But there was another dimension to the edge list assignment that was stymying me: the data. Yes, I have the emergent data from the boat book, but I don’t feel entirely comfortable rushing to produce more data for the sake of the seminar if it means rushing certain dimensions of the research and I don’t quite have a grip on all the data I already have in a way that I am comfortable pouring it into a new paradigm of analysis and modeling. (Like some mental version of Twister.)

And so I needed a data set with which I could work that would allow me to do the kind of analysis that I hoped network theories and models would make possible. In particular I am interested in applying these paradigms to ethnographic contexts where we need to understand how individuals make their way through the world using the ready-made mentifacts that we sometimes call folklore as “equipment for living.”

What I think that means is that I want to understand how individuals within a given group (a social graph, if you will) draw from a repertoire (network) of forms (stories, legends, anecdotes, jokes, etc.) which themselves variously reflect and refract a network of ideas (ideology) dispersed (variably) throughout the group.

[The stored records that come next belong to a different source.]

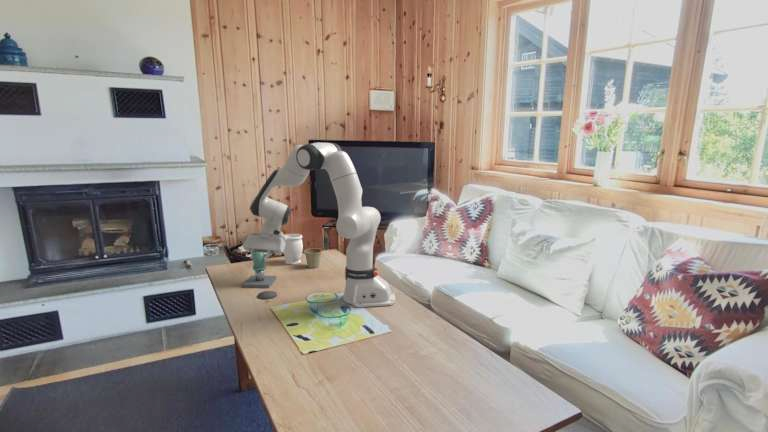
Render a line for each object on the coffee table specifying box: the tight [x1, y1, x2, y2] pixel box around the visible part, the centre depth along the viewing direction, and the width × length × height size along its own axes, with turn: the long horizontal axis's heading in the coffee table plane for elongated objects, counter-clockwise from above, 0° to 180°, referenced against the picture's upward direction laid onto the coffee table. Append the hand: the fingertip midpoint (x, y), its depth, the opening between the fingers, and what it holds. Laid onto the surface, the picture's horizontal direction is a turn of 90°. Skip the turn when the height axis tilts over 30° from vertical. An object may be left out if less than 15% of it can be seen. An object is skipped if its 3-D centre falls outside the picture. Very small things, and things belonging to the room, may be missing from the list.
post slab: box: [242, 274, 277, 289], centre depth 195 cm, size 12×12×2 cm
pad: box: [257, 290, 278, 300], centre depth 181 cm, size 8×8×1 cm
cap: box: [252, 251, 267, 272], centre depth 193 cm, size 6×6×8 cm
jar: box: [283, 233, 304, 266], centre depth 225 cm, size 11×10×15 cm
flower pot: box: [303, 247, 323, 269], centre depth 220 cm, size 9×9×9 cm
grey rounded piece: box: [254, 270, 265, 281], centre depth 195 cm, size 4×6×6 cm, turn 179°
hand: (258, 259), depth 193 cm, fingers closed on cap, 5 cm apart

Networks of People, Stories, and Ideas

Or, as folklorist Henry Glassie once put it: “Culture is made up of ideas, society of people.” But ideas just don’t bounce around peoples’ heads and they don’t exist out in the world, at least very often, unencapsulated. Ideas and values are usually embedded in the things we say and do.[^1] We keep these things around, these stories and explanations, because they resonate with our values and beliefs. At the same time, the forms not only give shape to the ideas but also shape them.

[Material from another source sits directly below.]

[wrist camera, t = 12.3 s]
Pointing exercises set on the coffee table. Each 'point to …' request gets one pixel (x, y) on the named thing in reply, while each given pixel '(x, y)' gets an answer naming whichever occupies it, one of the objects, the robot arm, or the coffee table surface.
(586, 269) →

This dynamic interaction has been the focus of folklore studies for the past century. For the last forty years, studies of culture and language have taken an ethnographic turn, sometimes called “performance” and sometimes called “ethnomethodology,” which has focused on the important role that individuals play in the intertextual network of forms (and thus the ideological network embedded within them).

I am one of those performance-oriented scholars. Performance studies has produced a wide range of profound micro-level studies of folklore in action. In the last decade or so, there has begun to be an attempt to build back toward the philological framework from which the performance orientation sprang and against which it initially pushed back. It’s time to fold these things together, and I think network theories offer one possibility for doing so.

## The Data ##

If not my own data, then what other corpus? I wanted to work with materials that I knew fairly well. I began to build a database of Louisiana folklore in print, focusing especially on tales and legends, but the amount of time to get a large enough corpus digitized and into the database, even using OCR software, quickly loomed too large. A great project, but one that could easily take up an entire summer, not the limited time I had to get something up and usable in order to begin to complete the seminar assignment — which I was late fulfilling anyway.

I did, however, initiate some conversations that may yet produce a foundation for such a database, contacting authors of several texts for electronic copies of their manuscripts to facilitate data entry. (The metadata is entirely a separate matter for now.)

The answer to my question didn’t come to me until I was in Providence, Rhode Island for the sixth, and final, Project Bamboo planning workshop. I don’t know if somebody said something or suggested something, but I struck upon the idea of using Zora Neale Hurston’s _Mules and Men_ as the basis for the seminar assignment and for my own initial explorations into the various software tools that are available. I was reasonably hopeful that somewhere, someone would have digitized the text, and I was right: the text is not in Project Gutenberg, nor in the Oxford Text Archive, but at the University of Virginia’s American Studies’ [hypertext collection][xroads]. There I found a [hypertext version of _Mules and Men_ put together by Laura Grand-Jean in 2001][lgj].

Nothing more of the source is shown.